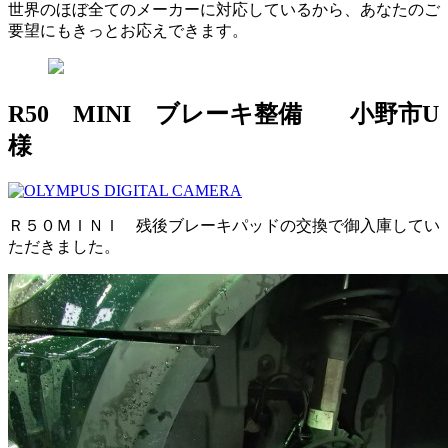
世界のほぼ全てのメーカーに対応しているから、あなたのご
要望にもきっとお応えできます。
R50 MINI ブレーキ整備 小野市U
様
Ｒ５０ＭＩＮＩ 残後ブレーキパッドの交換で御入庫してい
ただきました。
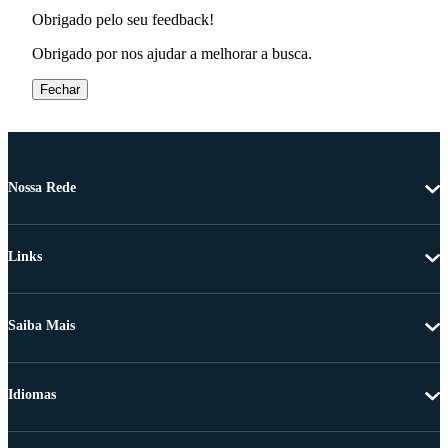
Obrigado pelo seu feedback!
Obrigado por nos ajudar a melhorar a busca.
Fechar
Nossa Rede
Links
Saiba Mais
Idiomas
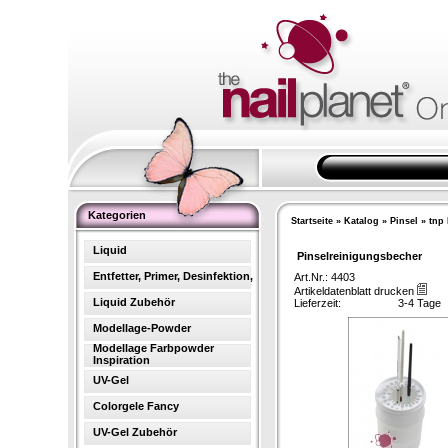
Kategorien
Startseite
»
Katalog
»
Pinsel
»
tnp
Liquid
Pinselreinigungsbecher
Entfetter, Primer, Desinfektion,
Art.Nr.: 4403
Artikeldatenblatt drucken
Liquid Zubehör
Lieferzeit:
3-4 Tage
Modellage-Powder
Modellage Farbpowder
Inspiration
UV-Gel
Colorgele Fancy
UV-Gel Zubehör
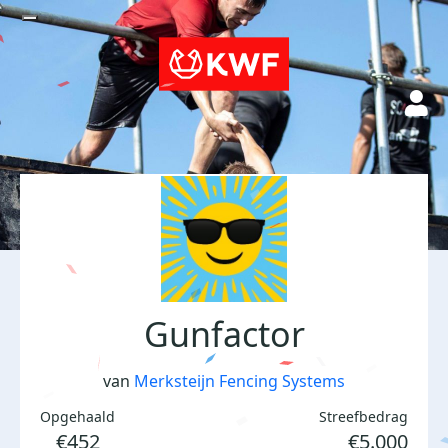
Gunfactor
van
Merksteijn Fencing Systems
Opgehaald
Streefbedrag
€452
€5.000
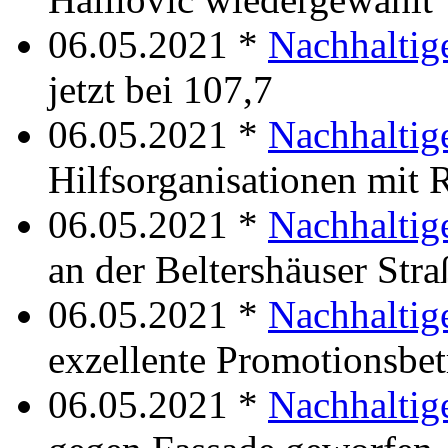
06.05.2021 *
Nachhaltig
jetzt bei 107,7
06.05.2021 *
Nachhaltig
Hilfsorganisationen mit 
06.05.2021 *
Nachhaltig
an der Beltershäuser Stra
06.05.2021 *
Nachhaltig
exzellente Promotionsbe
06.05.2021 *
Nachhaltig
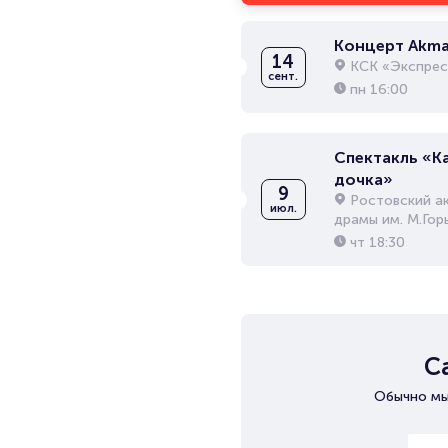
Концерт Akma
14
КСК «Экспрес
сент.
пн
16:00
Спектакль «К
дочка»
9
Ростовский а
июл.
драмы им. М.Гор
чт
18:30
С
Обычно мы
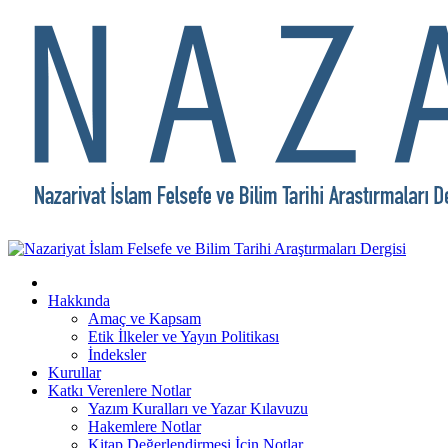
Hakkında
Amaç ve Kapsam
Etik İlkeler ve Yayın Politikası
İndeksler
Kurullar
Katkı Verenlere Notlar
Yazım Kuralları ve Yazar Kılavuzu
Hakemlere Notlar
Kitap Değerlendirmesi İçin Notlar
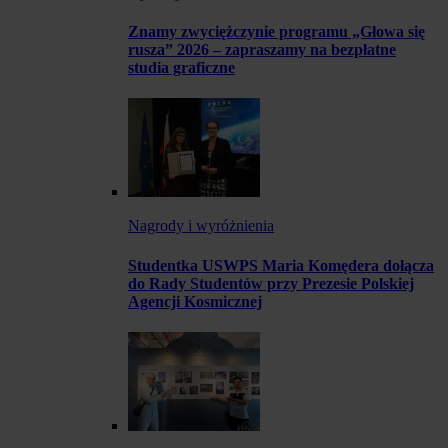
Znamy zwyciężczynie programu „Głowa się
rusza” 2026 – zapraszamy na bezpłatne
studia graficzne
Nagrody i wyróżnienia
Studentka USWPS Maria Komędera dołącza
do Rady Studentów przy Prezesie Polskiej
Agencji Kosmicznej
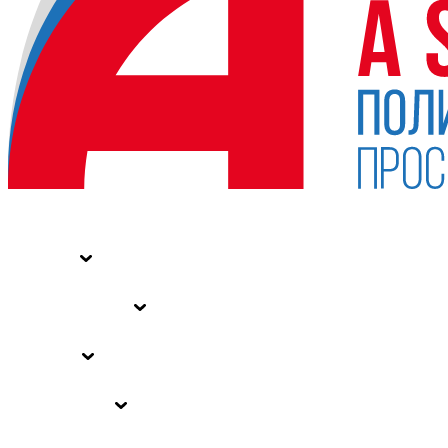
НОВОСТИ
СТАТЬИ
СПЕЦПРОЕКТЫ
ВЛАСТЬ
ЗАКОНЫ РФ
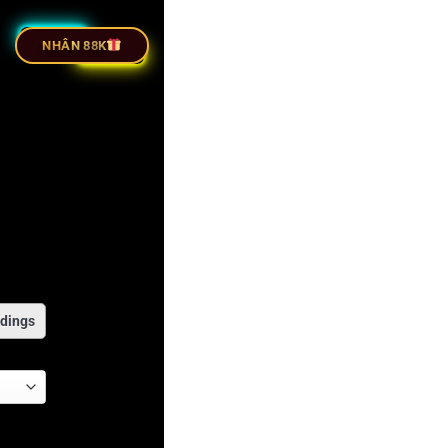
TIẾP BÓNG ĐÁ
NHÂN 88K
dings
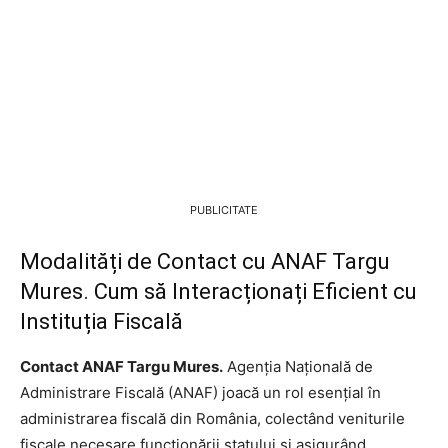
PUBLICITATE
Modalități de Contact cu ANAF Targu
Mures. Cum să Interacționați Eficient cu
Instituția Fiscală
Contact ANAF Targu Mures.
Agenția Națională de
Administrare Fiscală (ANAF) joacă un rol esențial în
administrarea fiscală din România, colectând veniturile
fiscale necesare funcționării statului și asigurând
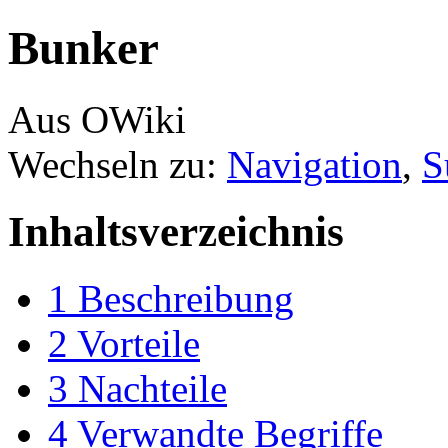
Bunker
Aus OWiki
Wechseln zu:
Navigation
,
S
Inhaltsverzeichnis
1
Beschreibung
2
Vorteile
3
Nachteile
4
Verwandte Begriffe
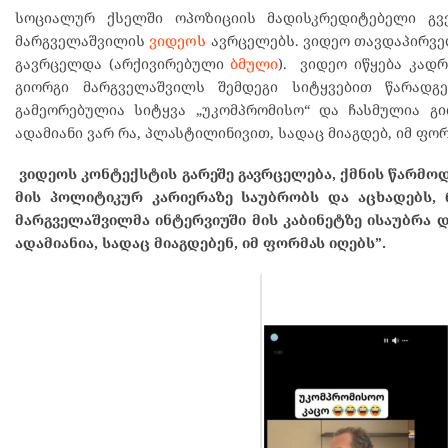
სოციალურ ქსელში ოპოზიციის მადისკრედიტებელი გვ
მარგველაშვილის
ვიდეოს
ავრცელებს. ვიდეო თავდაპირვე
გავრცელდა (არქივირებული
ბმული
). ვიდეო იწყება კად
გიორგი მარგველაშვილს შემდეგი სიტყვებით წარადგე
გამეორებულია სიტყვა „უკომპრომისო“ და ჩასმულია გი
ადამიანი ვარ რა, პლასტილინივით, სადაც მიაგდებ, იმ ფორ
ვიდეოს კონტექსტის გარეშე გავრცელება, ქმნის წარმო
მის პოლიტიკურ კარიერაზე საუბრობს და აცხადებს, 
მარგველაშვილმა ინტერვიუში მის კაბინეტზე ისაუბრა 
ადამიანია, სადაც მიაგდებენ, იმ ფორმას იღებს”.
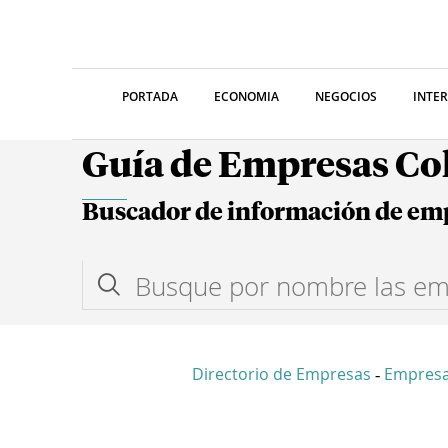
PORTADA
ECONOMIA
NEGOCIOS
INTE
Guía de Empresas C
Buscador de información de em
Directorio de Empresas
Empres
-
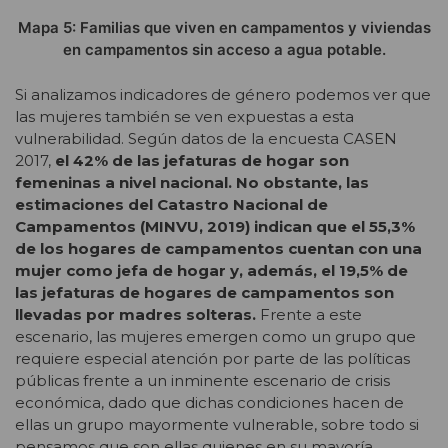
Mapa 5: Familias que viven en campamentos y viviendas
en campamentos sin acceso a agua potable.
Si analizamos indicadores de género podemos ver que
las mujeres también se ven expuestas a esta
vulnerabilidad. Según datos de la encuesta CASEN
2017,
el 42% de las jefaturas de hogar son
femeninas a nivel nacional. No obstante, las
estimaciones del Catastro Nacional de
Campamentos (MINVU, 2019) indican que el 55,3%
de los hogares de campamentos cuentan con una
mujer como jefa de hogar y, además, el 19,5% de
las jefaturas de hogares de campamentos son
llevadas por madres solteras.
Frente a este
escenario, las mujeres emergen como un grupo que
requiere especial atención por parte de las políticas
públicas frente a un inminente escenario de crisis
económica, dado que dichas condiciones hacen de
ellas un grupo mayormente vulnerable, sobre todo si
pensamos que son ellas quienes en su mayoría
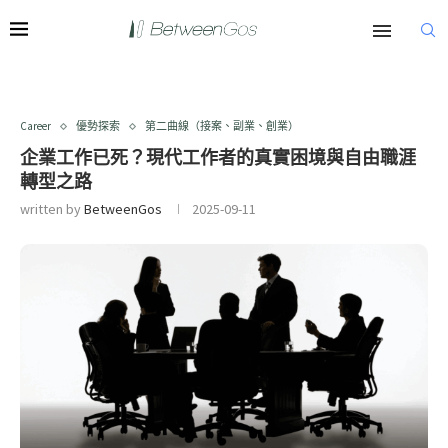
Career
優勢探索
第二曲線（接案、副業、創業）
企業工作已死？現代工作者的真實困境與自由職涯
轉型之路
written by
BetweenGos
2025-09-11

▶ Task objective
Gather every line in the records above that contains the word "jefaturas", and copy each one in full.

▶ Your solution
el 42% de las jefaturas de hogar son
las jefaturas de hogares de campamentos son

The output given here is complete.